Quantum and higher curvature corrections to the anti-de Sitter black hole

TL;DR

This paper explores quantum pressure effects on AdS black holes due to nonlocal and higher curvature corrections, analyzing their impact on the metric, horizon, and thermodynamics within the AdS/CFT framework.

Contribution

It demonstrates that second order curvature and nonlocal actions do not alter the AdS black hole metric, and calculates leading third order curvature corrections and their thermodynamic implications.

Findings

Second order corrections do not backreact on the AdS black hole metric.

Leading geometric correction arises from third order in curvature.

Calculated thermodynamic quantities and discussed their properties.

Abstract

Black holes exert quantum pressure coming from the nonlocal gravity correction.
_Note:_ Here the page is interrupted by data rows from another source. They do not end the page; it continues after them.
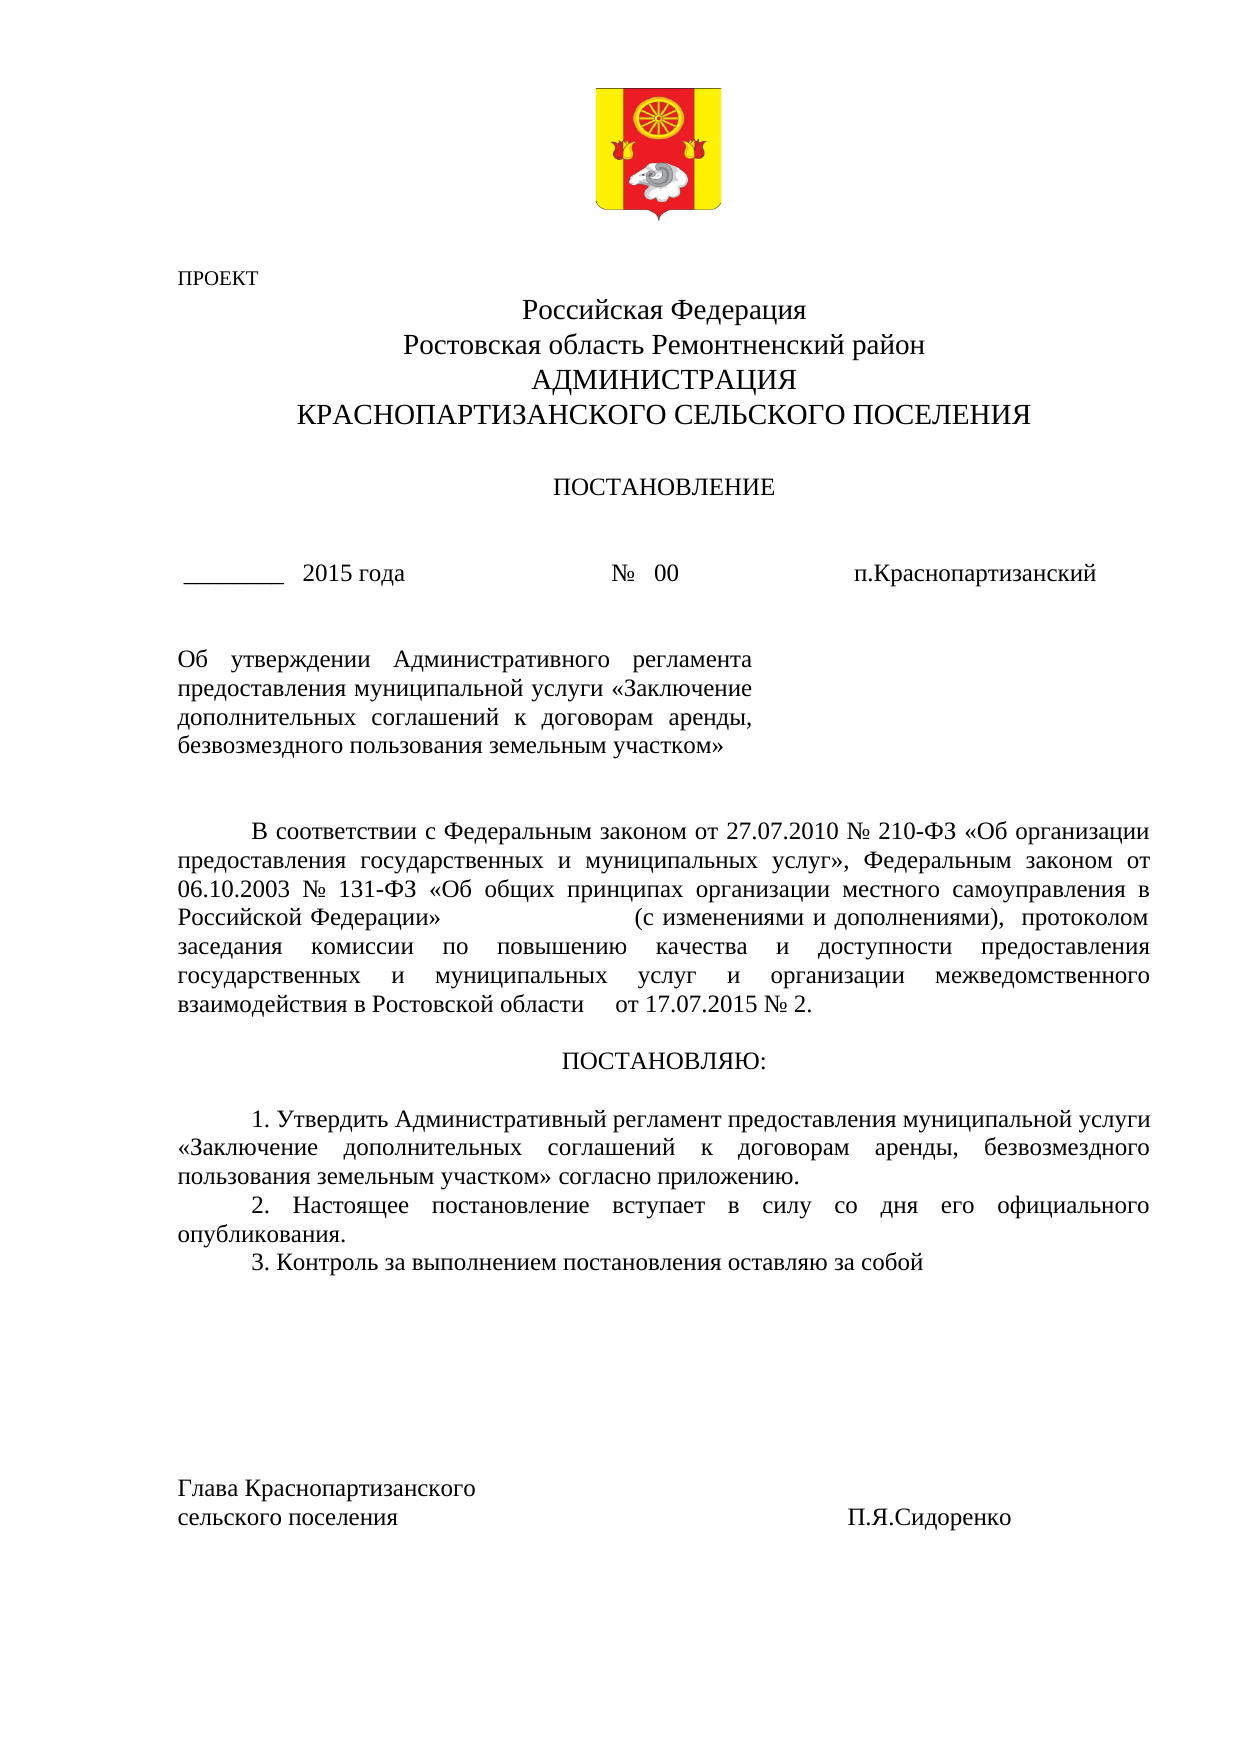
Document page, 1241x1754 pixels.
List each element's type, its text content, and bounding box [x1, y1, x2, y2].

text ПРОЕКТ [177, 255, 1151, 290]
text Глава Краснопартизанского [177, 1473, 1151, 1502]
text КРАСНОПАРТИЗАНСКОГО СЕЛЬСКОГО ПОСЕЛЕНИЯ [177, 395, 1151, 430]
picture [596, 88, 722, 221]
text Ростовская область Ремонтненский район [177, 325, 1151, 360]
text ПОСТАНОВЛЕНИЕ [177, 465, 1151, 500]
table_header Об утверждении Административного регламента предоставления муниципальной услуги «Заключение дополнительных соглашений к договорам аренды, безвозмездного пользования земельным участком» [177, 644, 753, 787]
text 3. Контроль за выполнением постановления оставляю за собой [177, 1247, 1151, 1276]
text сельского поселения П.Я.Сидоренко [177, 1502, 1151, 1530]
text Российская Федерация [177, 290, 1151, 325]
text ПОСТАНОВЛЯЮ: [177, 1046, 1151, 1075]
text 2. Настоящее постановление вступает в силу со дня его официального опубликования. [177, 1190, 1151, 1247]
text В соответствии с Федеральным законом от 27.07.2010 № 210-ФЗ «Об организации предоставления государственных и муниципальных услуг», Федеральным законом от 06.10.2003 № 131-ФЗ «Об общих принципах организации местного самоуправления в Российской Федерации» (с изменениями и дополнениями), протоколом заседания комиссии по повышению качества и доступности предоставления государственных и муниципальных услуг и организации межведомственного взаимодействия в Ростовской области от 17.07.2015 № 2. [177, 816, 1151, 1017]
text ________ 2015 года № 00 п.Краснопартизанский [177, 558, 1151, 587]
text 1. Утвердить Административный регламент предоставления муниципальной услуги «Заключение дополнительных соглашений к договорам аренды, безвозмездного пользования земельным участком» согласно приложению. [177, 1104, 1151, 1190]
text АДМИНИСТРАЦИЯ [177, 360, 1151, 395]
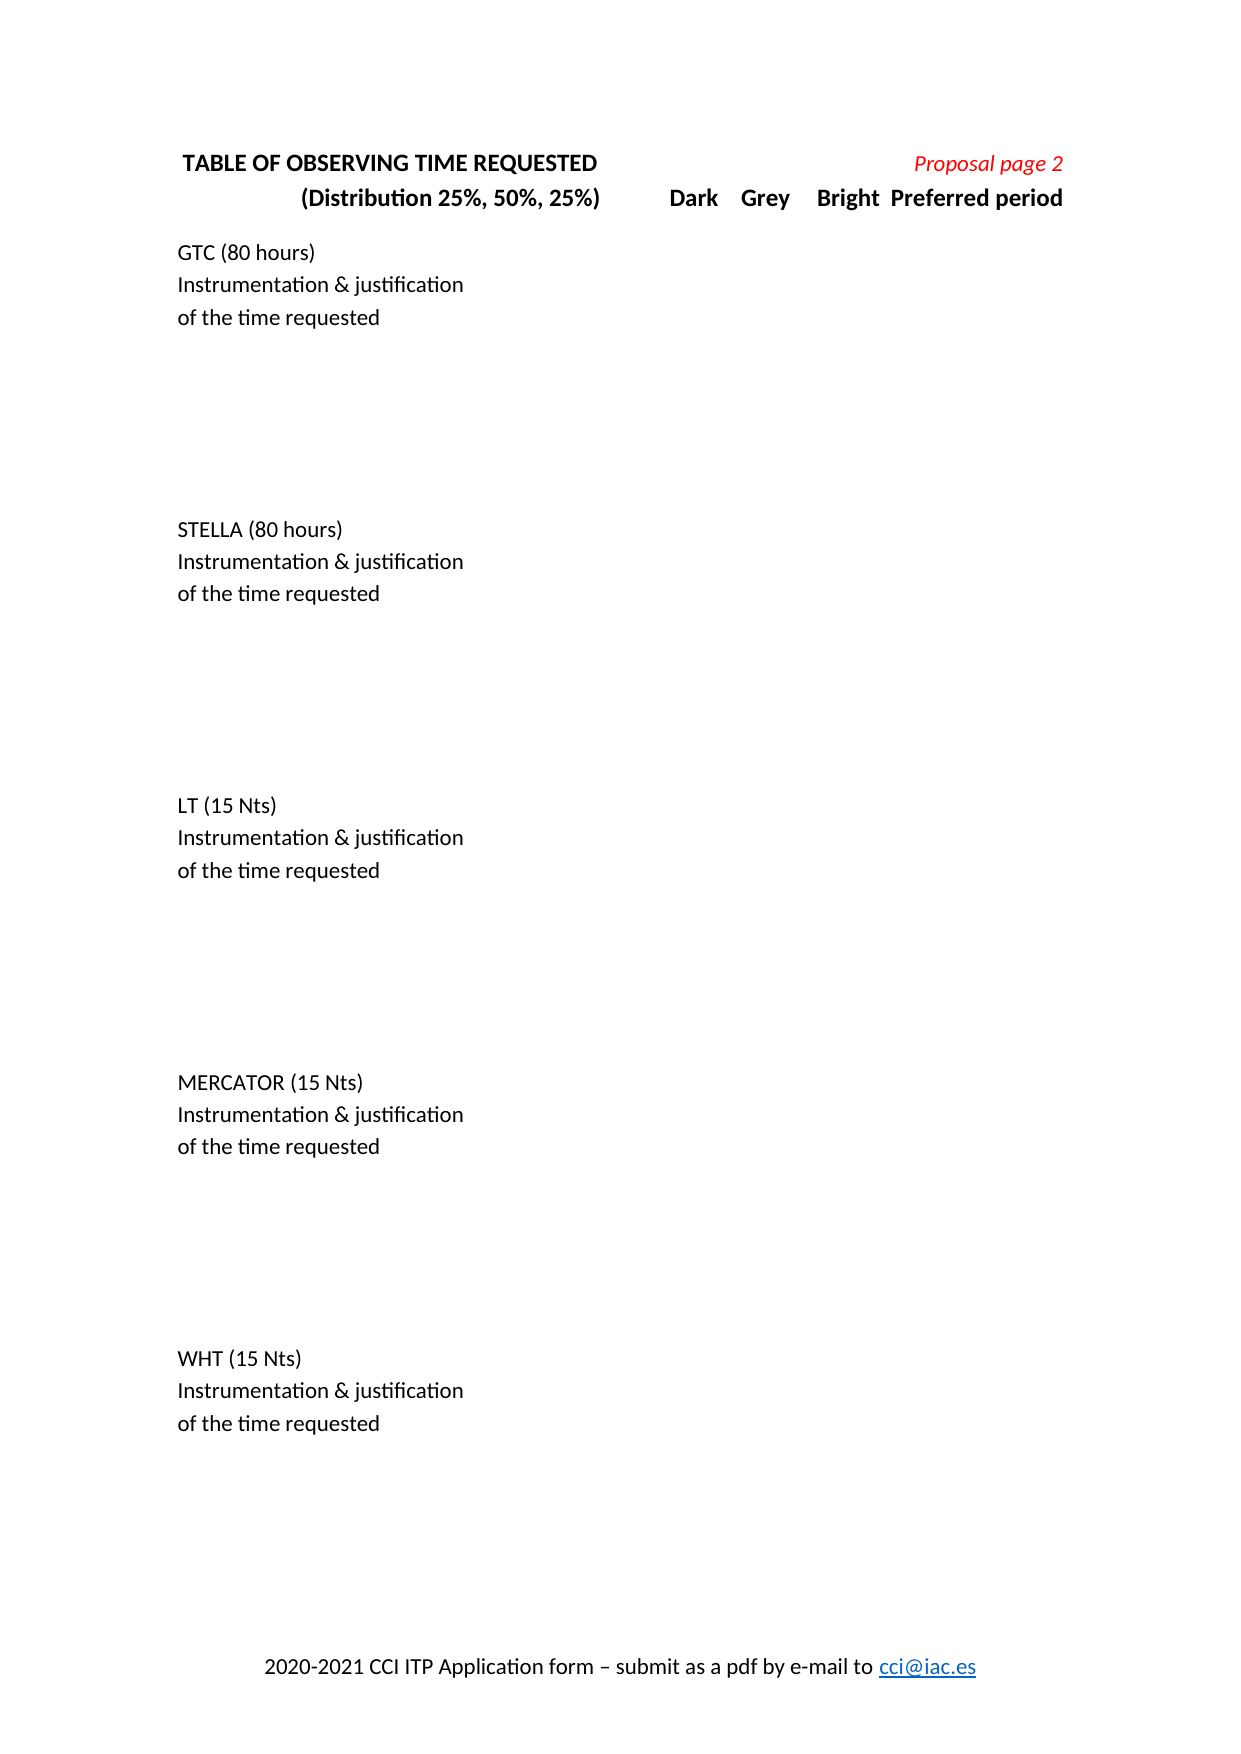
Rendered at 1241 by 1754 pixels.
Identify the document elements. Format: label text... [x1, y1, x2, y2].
We investigate this nonlocal correction for black holes in anti-de Sitter (AdS) spacetime and its dual boundary field theory. We show that the second order curvature and the nonlocal actions do not backreact on the AdS black hole metric. Thus, the interpretation of quantum pressure holds in the bulk for AdS black hole, generalizing the previous result for the asymptotically flat black hole. We then show that the leading geometric correction comes from the third order in curvature and explicitly calculate the corrections to the metric and to the horizon. For applications to AdS/CFT, we conjectured a nonlocal Gibbons-Hawking-York boundary term along with the necessary counter terms to cancel the ultraviolet divergence of the bulk action. We then calculate the thermodynamic quantities in the bulk and discuss their properties.